The central bank lowered the repo rate to 6.5 per cent from 6.75 per cent and said the monetary policy stance will remain accommodative. This is the first reduction in six months and brings the repo rate—at which the RBI lends to banks—to its lowest level in five years.
RBI governor Raghuram Rajan had trimmed the repo rate by 125 basis points last year before keeping rates unchanged twice, in September last year and February this year, as he waited for positive signals on inflation and the government’s commitment toward fiscal consolidation.
Reserve Bank of India today cut key interest rates by 25 basis points in its first bi-monthly monetary policy review for the 2016-17 fiscal. With this, Home, auto and other loans are set to become cheaper. However, RBI has kept Cash Reserve Ratio unchanged at 4 per cent.
The RBI also introduced number of measures to smoothen liquidity supply so that banks can lend to the productive sectors.
Accordingly, the repo rate, at which RBI lends to the financial system, has come down to 6.5 per cent. The reverse repo rate, at which banks can keep excess funds with the RBI, was hiked to 6 per cent. The policy said the average overnight borrowings by banks have increased to Rs 1,935 billion in March from Rs 1,345 billion in January.

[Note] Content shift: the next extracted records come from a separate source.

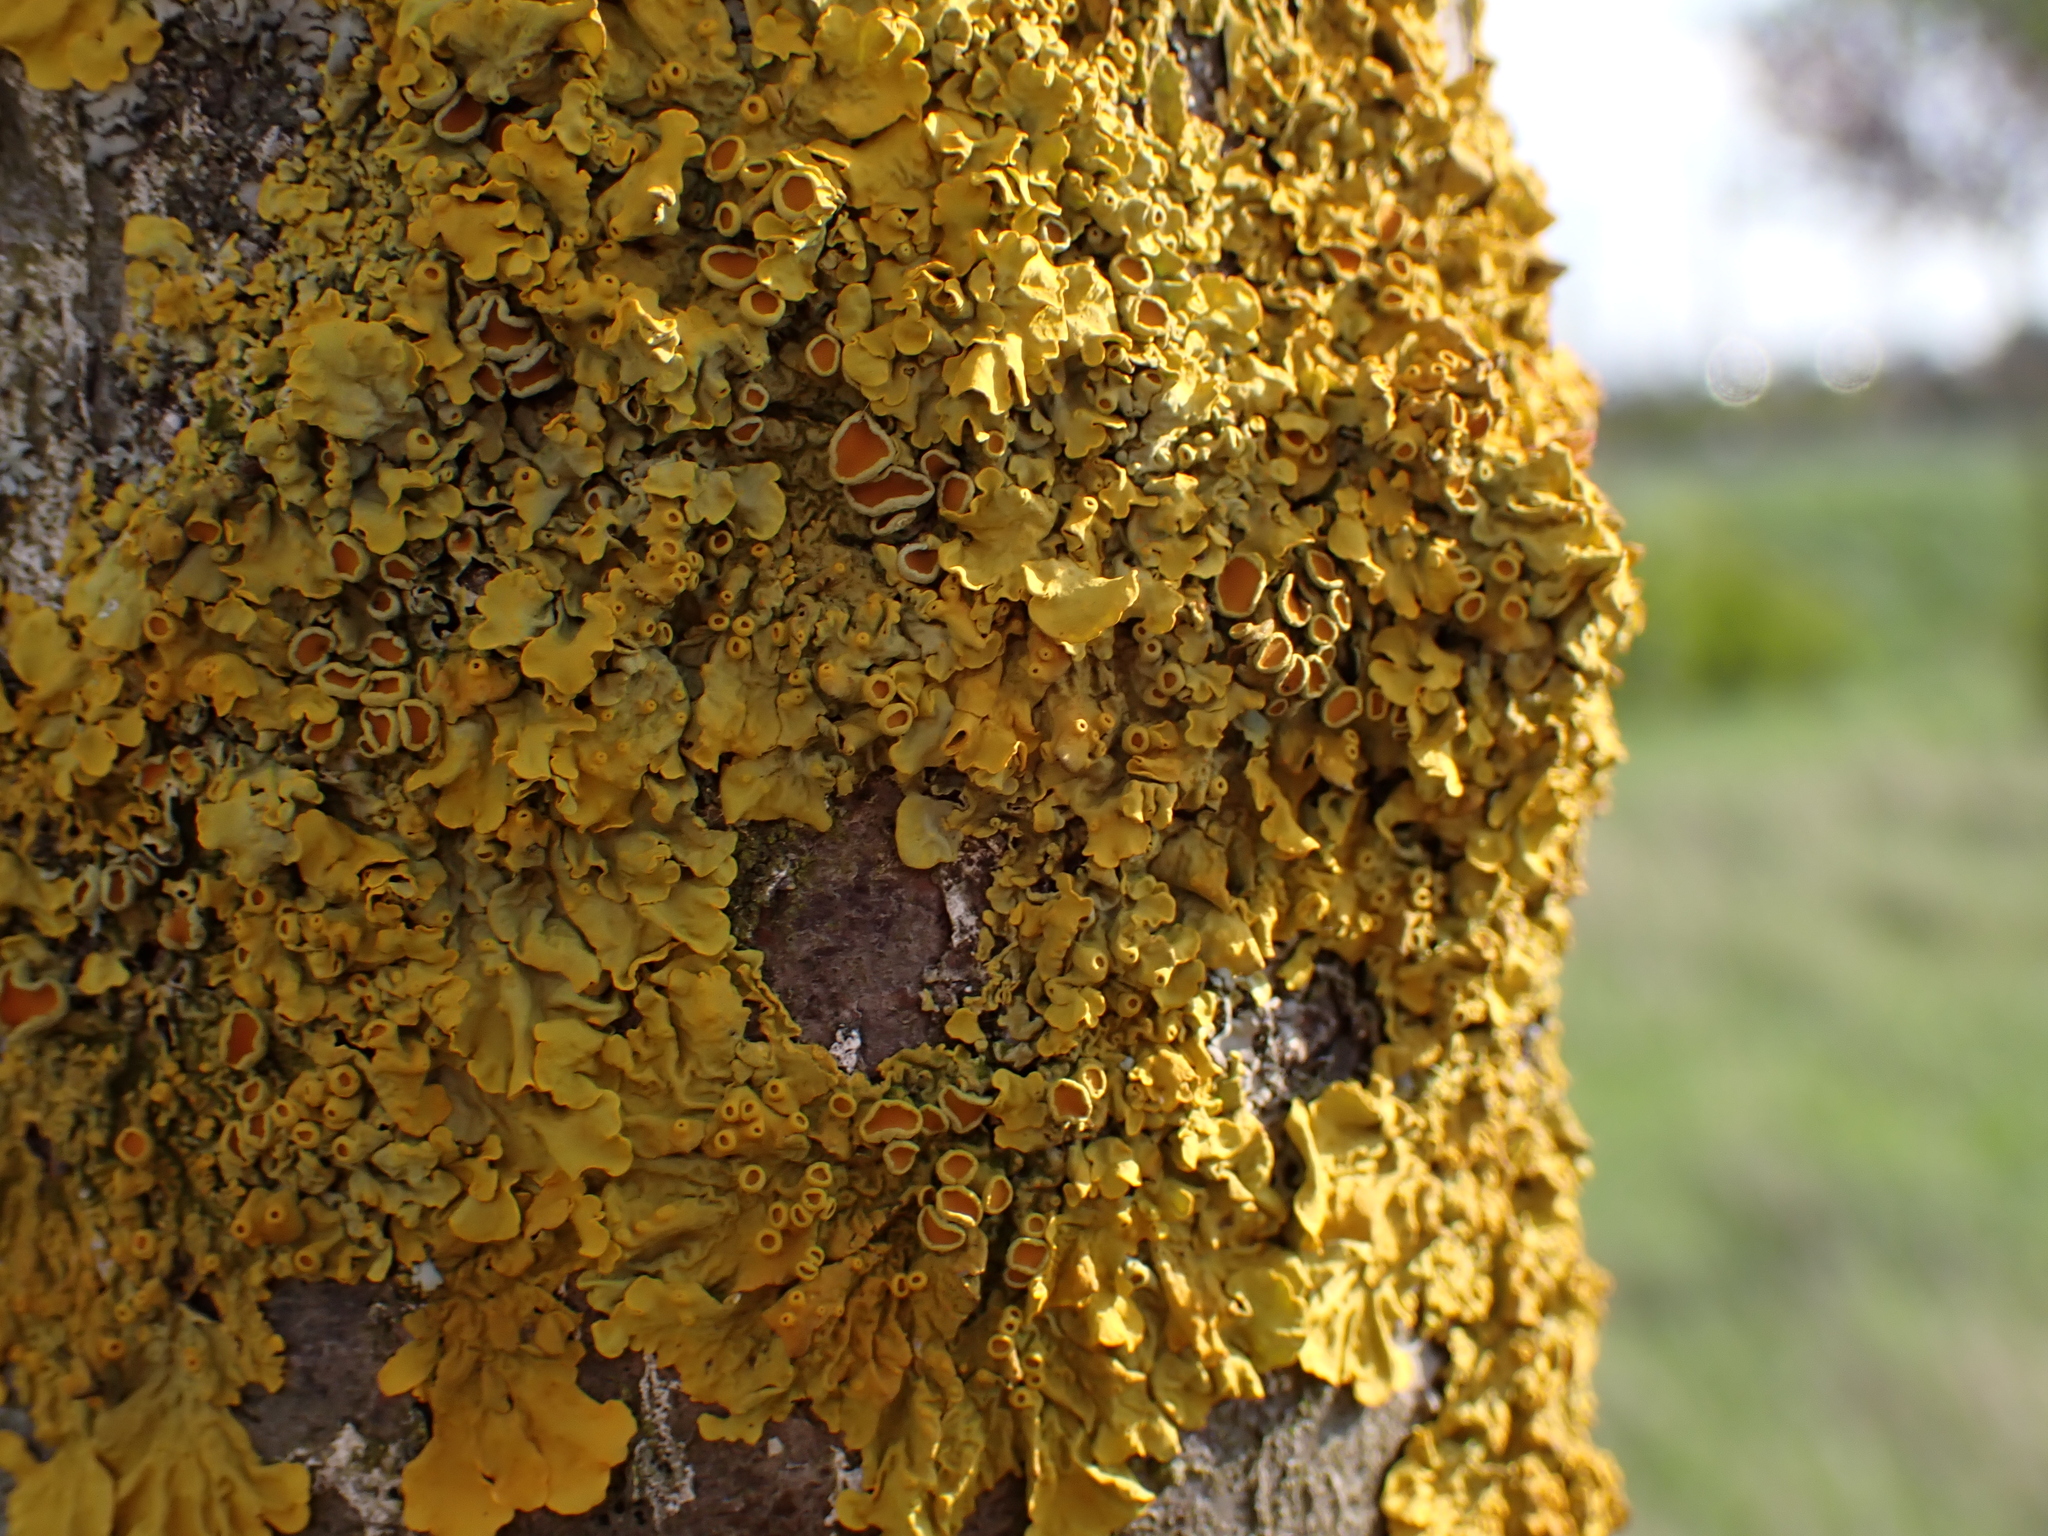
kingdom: Fungi
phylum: Ascomycota
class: Lecanoromycetes
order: Teloschistales
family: Teloschistaceae
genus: Xanthoria
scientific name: Xanthoria parietina
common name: Common orange lichen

Stating the inflation objectives to be closer to reality and price-rise will hover around the 5 per cent mark during current fiscal, Rajan reaffirmed that the monetary policy will continue to remain accommodative to address the growth concerns.
RBI also retained its GDP growth forecast at 7.6 per cent, on the assumption of a normal monsoon and a boost to consumption through the implementation of the Seventh Pay Commission recommendations. But it also expects that the implementation to hurt inflation by 1 to 1.5 per cent over a two year period.
Rajan welcomed the government move to amend the RBI Act to create a monetary policy committee, saying it will further strengthen the policy s credibility.He also welcomed the government’s adherence to the path of fiscal consolidation, calling it as a commendable commitment this will support the disinflation process going forward.